Knowing Good and Evil is the culmination of more than a decade of conversations between Hanna and Roddy about putting their collective talents together. Time finally lined up last summer and fall, and the results will find the Mainstage at the Lied Education Center for the Arts April 25 through 28.

Both Hanna and Roddy are no strangers to big, original productions. Hanna has penned several symphonies and worked in collaboration with visual artists and Roddy has led the Creighton Dance Company through ambitious works like Giselle, this fall’s production, and the biennial staging of a Creighton favorite, The Nutcracker.

“Fred and I have always talked about doing something together,” Roddy says. “This became the moment and it’s quite a moment.”
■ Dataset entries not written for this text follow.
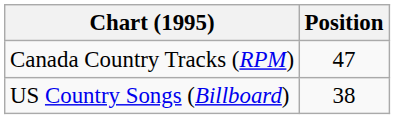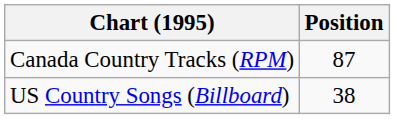Canada Country Tracks (RPM) | Position: 47 -> 87
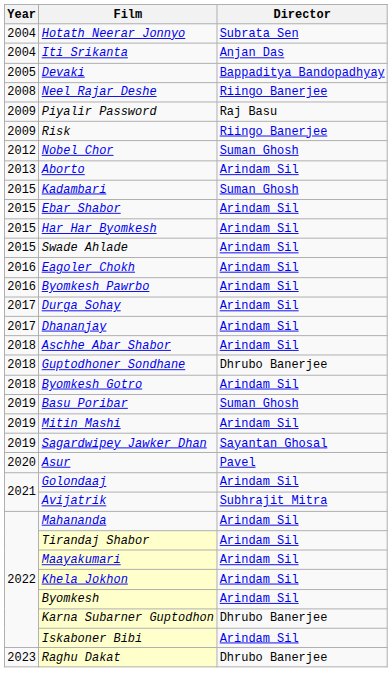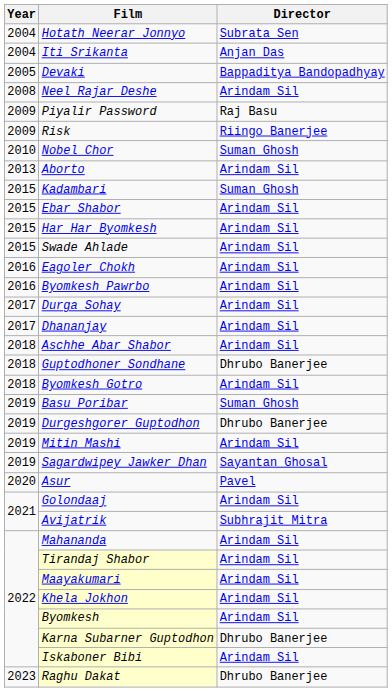Neel Rajar Deshe | Director: Riingo Banerjee -> Arindam Sil
Nobel Chor | Year: 2012 -> 2010
+ row: 2019 | Durgeshgorer Guptodhon | Dhrubo Banerjee
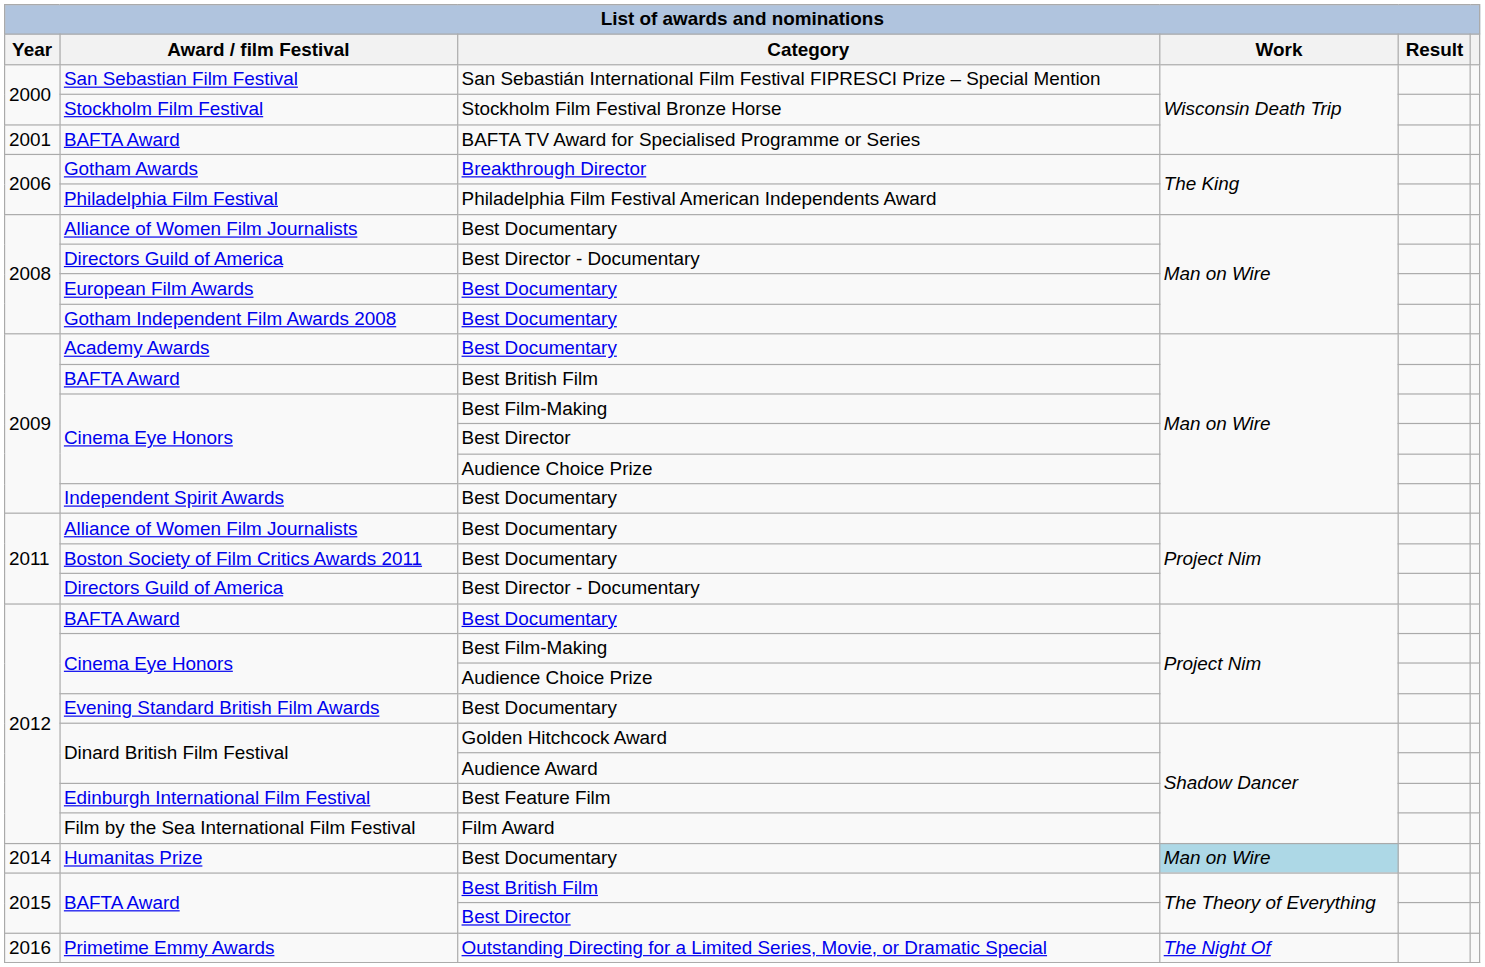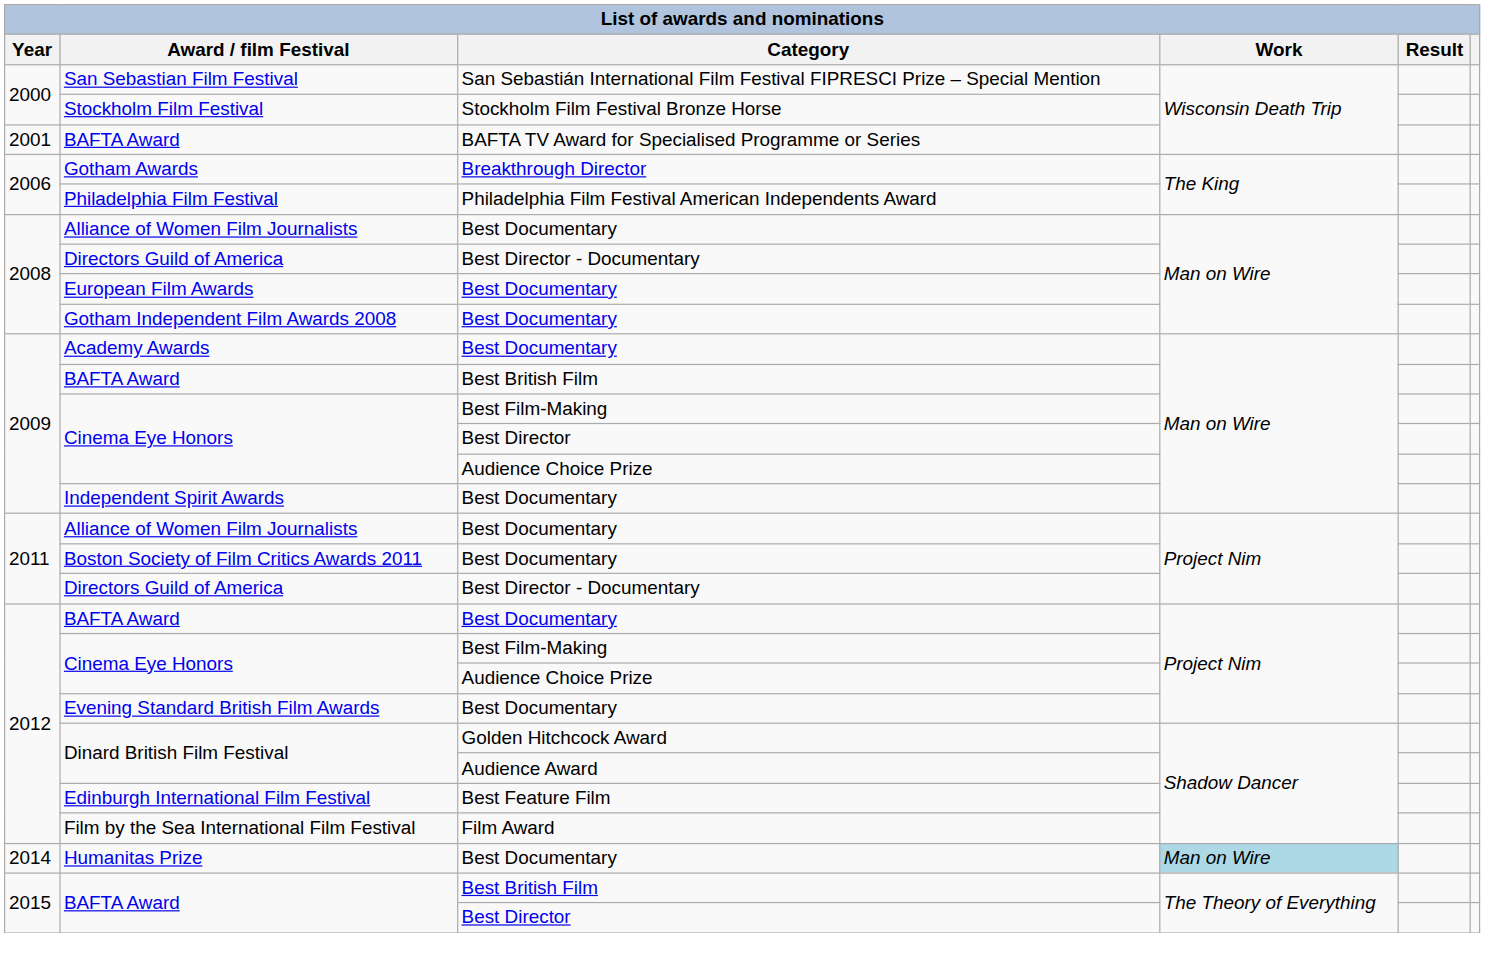- row: 2016 | Primetime Emmy Awards | Outstanding Directing for a Limited Series, Movie, or Dramatic Special | The Night Of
While the stage overflows with flowering plants and animals, sun, moon and stars, the full orchestra and dance company, Hanna says amid it all are the devil’s wiles, opening questions of just what this figure is and what it looks like.

“Does the devil wear red with horns and carry a pitchfork?” Hanna says. “Or could the devil look like anyone else sitting next to you? Is this just everyone’s feel-good production number or is there some torment? And that’s the second act.”

Writing the score in large chunks of time over the summer, Hanna says he turned eagerly to the work and saw it unfolding in dance in the theater of his mind. He shared bits and pieces with students, who continue to anticipate what the full production will look and sound like.

Roddy, on the other hand, has kept some of his choreography a bit nebulous, hoping to tease out of students new and different reactions to the music and movements.

“I like to be a little dramatic,” he says. “That’s where the confidence in our dancers comes in. Confidence to see it, to feel it and be moved by it without my input. We’re going to have the planets coming into existence on stage. It’s a lot. How could I possibly explain that?”